Summary: Healthcare Reform is upon us with some of the most monumental provisions becoming effective in 2014, such as the removal of pre-existing conditions. As of January 2014, insurance companies can no longer deny coverage, deny claim payments, or charge higher premiums for individuals with pre-existing conditions.
In keeping with the holiday traditions, we are focusing on the 12 days of Obamacare for the month of December and early into January. As such, we are up to the 4th day:
On the 4th day of Obamacare, Obama gave to me:
And an Individual Mandate
Grandfathered Pre-Existing Plans
For years, pre-existing has been a thorn in many individual’s sides. Historically, consumers have been denied coverage if they had a pre-existing condition and/or charged much higher premiums. The Affordable Care Act is putting an end to this. Of course as with anything related to the ACA, there are exceptions. The exception to the pre-existing is for grandfathered individual insurance plans. They are not required to cover pre-existing conditions. Grandfathered plans are those that were purchased on or prior to March 23, 2010. These plans may lose their grandfathered status if substantial changes are made to the policy.

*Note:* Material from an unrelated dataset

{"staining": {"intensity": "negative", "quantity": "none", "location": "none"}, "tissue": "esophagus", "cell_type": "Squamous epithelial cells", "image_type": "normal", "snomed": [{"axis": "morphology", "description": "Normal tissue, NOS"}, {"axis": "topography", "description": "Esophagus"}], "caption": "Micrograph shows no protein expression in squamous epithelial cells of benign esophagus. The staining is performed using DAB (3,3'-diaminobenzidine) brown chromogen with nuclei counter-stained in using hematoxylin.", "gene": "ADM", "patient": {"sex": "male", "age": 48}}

Additionally, insurance companies are required to disclose if the policy is deemed to fall under the grandfather provision.
Pre-Existing Phase Out
As with many of the provisions of the ACA, the pre-existing clause is phased in. Beginning in 2010, the provision became effective for children. This provision becomes effective for adults in 2014. In order to bridge the gap between 2010 and 2014, the federal government created the Pre-Existing Condition Insurance Plan (PCIP) for individuals who didn’t have employer sponsored healthcare. As of February 2013, this plan was frozen in terms of new enrollment as the funding was no longer guaranteed.